In a significant move to boost revenue, the South African government has announced a two-phase increase in the Value Added Tax (VAT) rate. The first increase of 0.5 percentage points will take effect on 1 May 2025, followed by another 0.5 percentage point increase on 1 April 2026. This decision comes after careful consideration of the potential contributions of various tax instruments, with VAT being identified as an efficient and broad-based source of revenue.
Currently, South Africa's VAT rate is relatively low compared to peer countries. VAT, being a tax on consumption, will affect all households through price increases. However, higher-income households, which consume more, will bear the brunt of the increase. Over 75% of VAT revenue is derived from households in the top four expenditure deciles, which corresponds to those spending R118,000 or more per year.
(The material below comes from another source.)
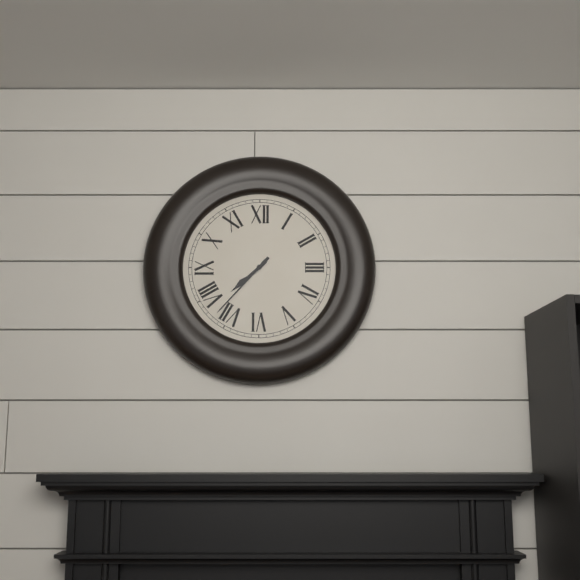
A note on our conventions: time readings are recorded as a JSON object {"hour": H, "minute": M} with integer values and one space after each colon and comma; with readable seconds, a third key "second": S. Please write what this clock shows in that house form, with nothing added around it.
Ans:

The government believes that increasing taxes on consumption through a higher VAT rate will have the least detrimental effect on economic growth and employment over the medium term, compared to increases in personal or corporate income tax rates. Raising personal income tax rates has proven inefficient, as taxpayers adjust to reduce their liabilities, and higher rates could reduce the incentive to work and save. Similarly, increasing corporate tax rates could impede competitiveness and generate less revenue than VAT.
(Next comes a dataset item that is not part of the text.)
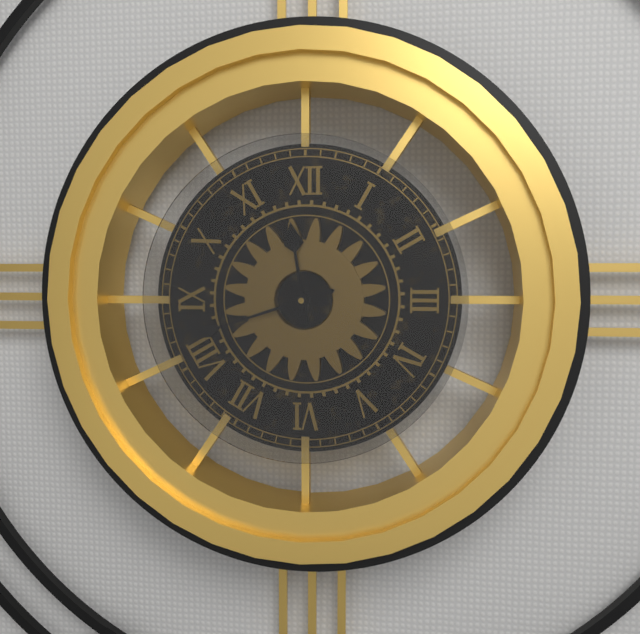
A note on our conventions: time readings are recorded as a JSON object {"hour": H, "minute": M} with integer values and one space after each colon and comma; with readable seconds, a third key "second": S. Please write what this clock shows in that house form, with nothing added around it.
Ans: {"hour": 11, "minute": 42}
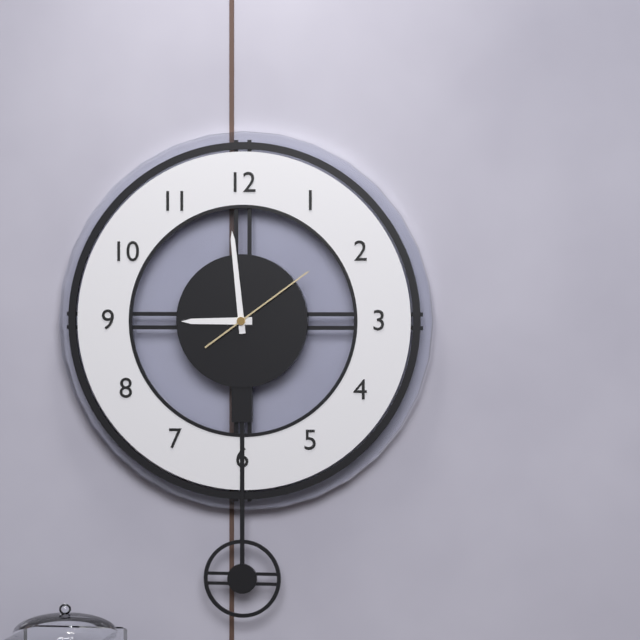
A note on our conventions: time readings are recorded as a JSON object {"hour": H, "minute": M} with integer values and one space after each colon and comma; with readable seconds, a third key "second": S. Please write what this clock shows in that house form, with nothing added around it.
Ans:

To mitigate the impact of the VAT rate increase on lower-income households, the government proposes to extend the list of zero-rated basic foods. From 1 May 2025, zero rating will include edible offal of sheep, poultry, goats, swine, and bovine animals, specific cuts such as heads, feet, bones, and tongues, dairy liquid blend, and tinned or canned vegetables. While zero rating is a blunt tool, the 2022/23 Income and Expenditure Survey shows high consumption of these items in the lowest four expenditure deciles. These measures are estimated to cost the government about R2 billion in forgone revenue.